TASK INPUTS Block Start

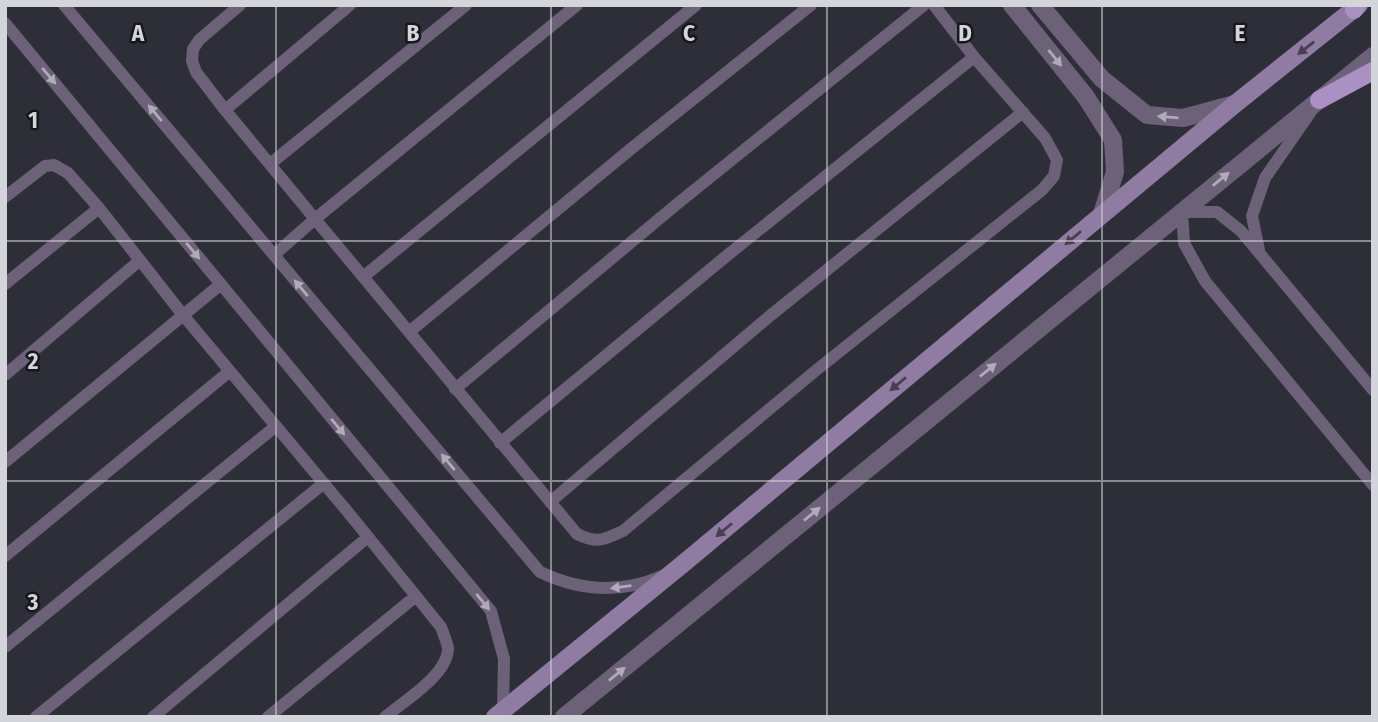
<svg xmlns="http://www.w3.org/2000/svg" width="1378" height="722" viewBox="0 0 1378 722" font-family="'Fira Sans Condensed',sans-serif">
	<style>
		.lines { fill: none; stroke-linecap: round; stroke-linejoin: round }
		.service { stroke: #6d6079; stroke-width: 12 }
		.minor { stroke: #6d6079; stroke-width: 18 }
		.tertiary { stroke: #6d6079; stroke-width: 18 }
		.secondary { stroke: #907ba3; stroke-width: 18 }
		.primary { stroke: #ab90c3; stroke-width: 18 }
		.oneway { fill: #473f51 }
		.oneway2 { fill: #b0abb9 }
		.grid { fill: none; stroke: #d4d4db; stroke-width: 2; stroke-opacity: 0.55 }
		.grid-label { font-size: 23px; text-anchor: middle; font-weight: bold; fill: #d4d4db; stroke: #16171b; stroke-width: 5; stroke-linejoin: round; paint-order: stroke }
	</style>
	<rect width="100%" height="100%" fill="#2d2e38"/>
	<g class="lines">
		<path class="service" d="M64 5 540 572C580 591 621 594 662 576
			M240 5 199 40 193 49 192 61 196 72 225 110 315 219 577 5
			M5 23 491 611 504 659 503 710
			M225 110 350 5
			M270 164 466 5
			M5 197 45 166 54 165 68 173 99 208 183 315 347 511 441 627C443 633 447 642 448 648 448 675 404 701 385 717
			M1259 250 1252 216 1265 178 1310 113
			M274 255 315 219 577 534C598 544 603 540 623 531L814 372 1042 190 1054 176 1057 160 1045 138 974 57 934 5
			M363 277 696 5
			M5 284 99 208
			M409 332 632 148 811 5
			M5 375 139 261
			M455 389 677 204 924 5
			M1373 390 1241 231 1217 212H1182L1184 243 1205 281 1373 485
			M500 443 724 258 974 57
			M5 462 221 284
			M550 502 771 315 1023 112
			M5 556 230 371
			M5 647 276 426
			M36 717 324 483
			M153 717 368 537
			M268 717 416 596"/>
		<path class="minor" d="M1012 5 1086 97 1113 140 1115 172 1102 214
			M1040 5 1102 79 1147 115 1183 118 1235 104"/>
		<path class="tertiary" d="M564 717 1373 56"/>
		<path class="secondary" d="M495 717 684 563 1235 104 1359 5"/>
		<path class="primary" d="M1354 10 1357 5
			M1319 100 1373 71"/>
	</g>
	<defs><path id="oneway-solid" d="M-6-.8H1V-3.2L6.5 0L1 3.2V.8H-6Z" transform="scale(1.75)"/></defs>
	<g class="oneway">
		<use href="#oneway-solid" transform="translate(1306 48) rotate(142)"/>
		<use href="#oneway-solid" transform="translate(1073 238) rotate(140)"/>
		<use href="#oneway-solid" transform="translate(898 384) rotate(140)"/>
		<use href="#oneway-solid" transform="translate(724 530) rotate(140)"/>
	</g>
	<g class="oneway2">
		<use href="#oneway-solid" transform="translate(1055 58) rotate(51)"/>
		<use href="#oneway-solid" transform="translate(49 76) rotate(50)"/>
		<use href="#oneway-solid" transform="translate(155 113) rotate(-130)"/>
		<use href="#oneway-solid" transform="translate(1168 117) rotate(-175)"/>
		<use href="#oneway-solid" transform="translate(1221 179) rotate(-39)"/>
		<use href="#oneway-solid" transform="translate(193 251) rotate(50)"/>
		<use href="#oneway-solid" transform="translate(301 288) rotate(-130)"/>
		<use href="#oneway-solid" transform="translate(988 370) rotate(-39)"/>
		<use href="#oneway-solid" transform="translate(338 427) rotate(50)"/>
		<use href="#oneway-solid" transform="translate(448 462) rotate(-130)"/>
		<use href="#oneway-solid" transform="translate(812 514) rotate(-39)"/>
		<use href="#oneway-solid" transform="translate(621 587) rotate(173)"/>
		<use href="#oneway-solid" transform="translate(483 602) rotate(51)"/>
		<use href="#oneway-solid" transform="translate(617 674) rotate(-39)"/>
	</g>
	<path class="grid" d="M276 5V717M551 5V717M827 5V717M1102 5V717M5 241H1373M5 481H1373"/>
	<g class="grid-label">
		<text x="138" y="41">A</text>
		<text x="413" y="41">B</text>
		<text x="689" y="41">C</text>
		<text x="965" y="41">D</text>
		<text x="1240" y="41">E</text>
		<text x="33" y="128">1</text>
		<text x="33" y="369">2</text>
		<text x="33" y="610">3</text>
	</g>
	<rect width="1378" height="722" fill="none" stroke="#d4d4db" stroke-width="14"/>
</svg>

TASK INPUTS Block End

*INSTRUCTIONS FOR THE TASK*: Each record above, in full: return it exactly, pictures excluded.

*EXERCISE SOLUTION*:
<svg xmlns="http://www.w3.org/2000/svg" width="1378" height="722" viewBox="0 0 1378 722" font-family="'Fira Sans Condensed',sans-serif">
	<style>
		.lines { fill: none; stroke-linecap: round; stroke-linejoin: round }
		.service { stroke: #6d6079; stroke-width: 12 }
		.minor { stroke: #6d6079; stroke-width: 18 }
		.tertiary { stroke: #6d6079; stroke-width: 18 }
		.secondary { stroke: #907ba3; stroke-width: 18 }
		.primary { stroke: #ab90c3; stroke-width: 18 }
		.oneway { fill: #473f51 }
		.oneway2 { fill: #b0abb9 }
		.grid { fill: none; stroke: #d4d4db; stroke-width: 2; stroke-opacity: 0.55 }
		.grid-label { font-size: 23px; text-anchor: middle; font-weight: bold; fill: #d4d4db; stroke: #16171b; stroke-width: 5; stroke-linejoin: round; paint-order: stroke }
	</style>
	<rect width="100%" height="100%" fill="#2d2e38"/>
	<g class="lines">
		<path class="service" d="M64 5 540 572C580 591 621 594 662 576
			M240 5 199 40 193 49 192 61 196 72 225 110 315 219 577 5
			M5 23 491 611 504 659 503 710
			M225 110 350 5
			M270 164 466 5
			M5 197 45 166 54 165 68 173 99 208 183 315 347 511 441 627C443 633 447 642 448 648 448 675 404 701 385 717
			M1259 250 1252 216 1265 178 1310 113
			M274 255 315 219 577 534C598 544 603 540 623 531L814 372 1042 190 1054 176 1057 160 1045 138 974 57 934 5
			M363 277 696 5
			M5 284 99 208
			M409 332 632 148 811 5
			M5 375 139 261
			M455 389 677 204 924 5
			M1373 390 1241 231 1217 212H1182L1184 243 1205 281 1373 485
			M500 443 724 258 974 57
			M5 462 221 284
			M550 502 771 315 1023 112
			M5 556 230 371
			M5 647 276 426
			M36 717 324 483
			M153 717 368 537
			M268 717 416 596"/>
		<path class="minor" d="M1012 5 1086 97 1113 140 1115 172 1102 214
			M1040 5 1102 79 1147 115 1183 118 1235 104"/>
		<path class="tertiary" d="M564 717 1373 56"/>
		<path class="secondary" d="M495 717 684 563 1235 104 1359 5"/>
		<path class="primary" d="M1354 10 1357 5
			M1319 100 1373 71"/>
	</g>
	<defs><path id="oneway-solid" d="M-6-.8H1V-3.2L6.5 0L1 3.2V.8H-6Z" transform="scale(1.75)"/></defs>
	<g class="oneway">
		<use href="#oneway-solid" transform="translate(1306 48) rotate(142)"/>
		<use href="#oneway-solid" transform="translate(1073 238) rotate(140)"/>
		<use href="#oneway-solid" transform="translate(898 384) rotate(140)"/>
		<use href="#oneway-solid" transform="translate(724 530) rotate(140)"/>
	</g>
	<g class="oneway2">
		<use href="#oneway-solid" transform="translate(1055 58) rotate(51)"/>
		<use href="#oneway-solid" transform="translate(49 76) rotate(50)"/>
		<use href="#oneway-solid" transform="translate(155 113) rotate(-130)"/>
		<use href="#oneway-solid" transform="translate(1168 117) rotate(-175)"/>
		<use href="#oneway-solid" transform="translate(1221 179) rotate(-39)"/>
		<use href="#oneway-solid" transform="translate(193 251) rotate(50)"/>
		<use href="#oneway-solid" transform="translate(301 288) rotate(-130)"/>
		<use href="#oneway-solid" transform="translate(988 370) rotate(-39)"/>
		<use href="#oneway-solid" transform="translate(338 427) rotate(50)"/>
		<use href="#oneway-solid" transform="translate(448 462) rotate(-130)"/>
		<use href="#oneway-solid" transform="translate(812 514) rotate(-39)"/>
		<use href="#oneway-solid" transform="translate(621 587) rotate(173)"/>
		<use href="#oneway-solid" transform="translate(483 602) rotate(51)"/>
		<use href="#oneway-solid" transform="translate(617 674) rotate(-39)"/>
	</g>
	<path class="grid" d="M276 5V717M551 5V717M827 5V717M1102 5V717M5 241H1373M5 481H1373"/>
	<g class="grid-label">
		<text x="138" y="41">A</text>
		<text x="413" y="41">B</text>
		<text x="689" y="41">C</text>
		<text x="965" y="41">D</text>
		<text x="1240" y="41">E</text>
		<text x="33" y="128">1</text>
		<text x="33" y="369">2</text>
		<text x="33" y="610">3</text>
	</g>
	<rect width="1378" height="722" fill="none" stroke="#d4d4db" stroke-width="14"/>
</svg>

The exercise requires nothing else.